Let nonbelievers fight for nonbelief. Women, gays and reproductive rights advocates have done a damn sight better fighting for their rights than we have, have more money and active numbers to do it, need to shore up rather than repel their own religious support, and probably don't want to be associated with us anyway.

cbayer

(146,218 posts)
8. Secularism does not equal atheism, as the article points out.
Tue Aug 14, 2012, 03:43 PM
Aug 2012

There are both secular believers and secular non-believers. He is speaking to the alliance between these groups and their loss of coordinated effort to the religious right.

dmallind

(10,437 posts)
9. The Venn circles overlap way more than, for example, secularism and feminism for a start
Tue Aug 14, 2012, 04:03 PM
Aug 2012

The main issue of course is that secularism is defined in reference to lack of religious hegemony, and not in the merest slightest in reference to gender politics, choice, or sexuality. Simply because religious hegemonists overwhelmingly oppose all those causes too does not make them central to secularism.

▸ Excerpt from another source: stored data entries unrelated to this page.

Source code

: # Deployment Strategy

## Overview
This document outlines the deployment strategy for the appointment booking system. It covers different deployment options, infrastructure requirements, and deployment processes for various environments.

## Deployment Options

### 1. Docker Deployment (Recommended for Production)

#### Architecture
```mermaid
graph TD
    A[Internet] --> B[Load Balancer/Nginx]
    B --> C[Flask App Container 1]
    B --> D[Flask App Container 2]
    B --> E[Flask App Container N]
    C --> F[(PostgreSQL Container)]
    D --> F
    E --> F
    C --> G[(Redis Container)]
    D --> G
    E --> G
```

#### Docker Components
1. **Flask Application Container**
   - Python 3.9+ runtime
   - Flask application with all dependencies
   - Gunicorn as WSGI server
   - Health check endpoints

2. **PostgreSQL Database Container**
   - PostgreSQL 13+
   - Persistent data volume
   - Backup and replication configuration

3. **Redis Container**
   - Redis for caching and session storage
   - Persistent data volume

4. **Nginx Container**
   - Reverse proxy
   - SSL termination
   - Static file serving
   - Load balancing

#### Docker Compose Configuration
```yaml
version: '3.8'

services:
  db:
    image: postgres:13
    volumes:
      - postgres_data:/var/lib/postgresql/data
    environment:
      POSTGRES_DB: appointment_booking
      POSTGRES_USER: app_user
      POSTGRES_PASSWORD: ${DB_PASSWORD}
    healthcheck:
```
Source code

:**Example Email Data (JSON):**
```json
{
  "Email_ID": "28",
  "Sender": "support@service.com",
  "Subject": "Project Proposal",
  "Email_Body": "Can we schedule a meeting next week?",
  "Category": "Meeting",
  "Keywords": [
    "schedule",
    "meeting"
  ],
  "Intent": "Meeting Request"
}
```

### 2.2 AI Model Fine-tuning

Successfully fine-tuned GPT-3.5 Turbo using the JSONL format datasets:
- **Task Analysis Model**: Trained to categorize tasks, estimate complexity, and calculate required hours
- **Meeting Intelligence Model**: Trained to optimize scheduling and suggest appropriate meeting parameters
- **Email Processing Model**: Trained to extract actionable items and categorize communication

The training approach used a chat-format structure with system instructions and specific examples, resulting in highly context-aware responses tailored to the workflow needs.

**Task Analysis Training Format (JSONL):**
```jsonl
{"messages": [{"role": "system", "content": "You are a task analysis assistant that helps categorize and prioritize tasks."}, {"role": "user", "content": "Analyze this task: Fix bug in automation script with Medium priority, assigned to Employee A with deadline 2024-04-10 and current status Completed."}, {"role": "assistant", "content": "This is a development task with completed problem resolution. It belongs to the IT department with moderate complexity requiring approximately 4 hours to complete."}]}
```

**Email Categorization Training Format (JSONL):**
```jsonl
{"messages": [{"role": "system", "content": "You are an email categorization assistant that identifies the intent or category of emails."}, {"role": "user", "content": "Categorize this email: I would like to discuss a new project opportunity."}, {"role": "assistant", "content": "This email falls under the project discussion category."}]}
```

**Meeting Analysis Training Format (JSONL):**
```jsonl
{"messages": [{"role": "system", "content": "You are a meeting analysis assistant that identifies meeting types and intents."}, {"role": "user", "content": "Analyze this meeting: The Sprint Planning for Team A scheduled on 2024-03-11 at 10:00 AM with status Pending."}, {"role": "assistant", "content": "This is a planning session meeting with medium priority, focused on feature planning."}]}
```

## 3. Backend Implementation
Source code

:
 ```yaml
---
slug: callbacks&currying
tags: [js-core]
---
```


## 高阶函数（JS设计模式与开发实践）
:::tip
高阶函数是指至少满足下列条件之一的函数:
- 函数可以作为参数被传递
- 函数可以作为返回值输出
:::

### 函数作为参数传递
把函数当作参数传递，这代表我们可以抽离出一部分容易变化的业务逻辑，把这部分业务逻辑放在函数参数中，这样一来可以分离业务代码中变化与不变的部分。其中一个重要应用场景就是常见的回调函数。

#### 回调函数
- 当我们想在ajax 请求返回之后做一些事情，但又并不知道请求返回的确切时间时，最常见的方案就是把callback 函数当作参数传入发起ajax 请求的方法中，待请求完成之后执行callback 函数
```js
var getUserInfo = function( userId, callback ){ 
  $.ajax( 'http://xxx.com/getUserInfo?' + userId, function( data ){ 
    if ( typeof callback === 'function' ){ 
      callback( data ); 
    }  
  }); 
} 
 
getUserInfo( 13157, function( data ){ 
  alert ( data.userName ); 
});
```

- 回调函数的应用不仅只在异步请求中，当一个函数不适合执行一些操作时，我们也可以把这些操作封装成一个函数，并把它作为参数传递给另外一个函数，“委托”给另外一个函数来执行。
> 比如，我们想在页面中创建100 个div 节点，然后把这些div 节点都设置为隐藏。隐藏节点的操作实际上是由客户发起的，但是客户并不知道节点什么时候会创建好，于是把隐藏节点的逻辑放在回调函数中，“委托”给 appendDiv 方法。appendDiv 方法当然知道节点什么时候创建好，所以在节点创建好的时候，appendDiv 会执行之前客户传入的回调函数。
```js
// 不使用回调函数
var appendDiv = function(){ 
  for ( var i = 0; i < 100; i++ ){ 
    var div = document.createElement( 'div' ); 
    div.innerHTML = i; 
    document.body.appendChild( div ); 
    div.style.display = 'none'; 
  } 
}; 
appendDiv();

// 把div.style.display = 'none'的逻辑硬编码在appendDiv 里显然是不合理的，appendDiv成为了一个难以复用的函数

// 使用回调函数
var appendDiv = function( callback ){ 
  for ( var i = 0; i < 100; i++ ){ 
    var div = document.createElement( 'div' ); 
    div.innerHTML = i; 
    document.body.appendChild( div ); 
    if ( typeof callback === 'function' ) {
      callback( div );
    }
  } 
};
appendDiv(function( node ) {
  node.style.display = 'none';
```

I think you'll find I didn't confuse the two either.

Odin2005

(53,521 posts)
10. Women are more likely to be religious.
Tue Aug 14, 2012, 09:13 PM
Aug 2012

I'm not going into the potential flame wars about WHY that is (though I think it is a bit of both biological neurological differences and cultural socialization), that that is what the data says. That is why there are a lot more non-religious men then there are women, the women who reject organized religion tend to drift towards New Age spirituality.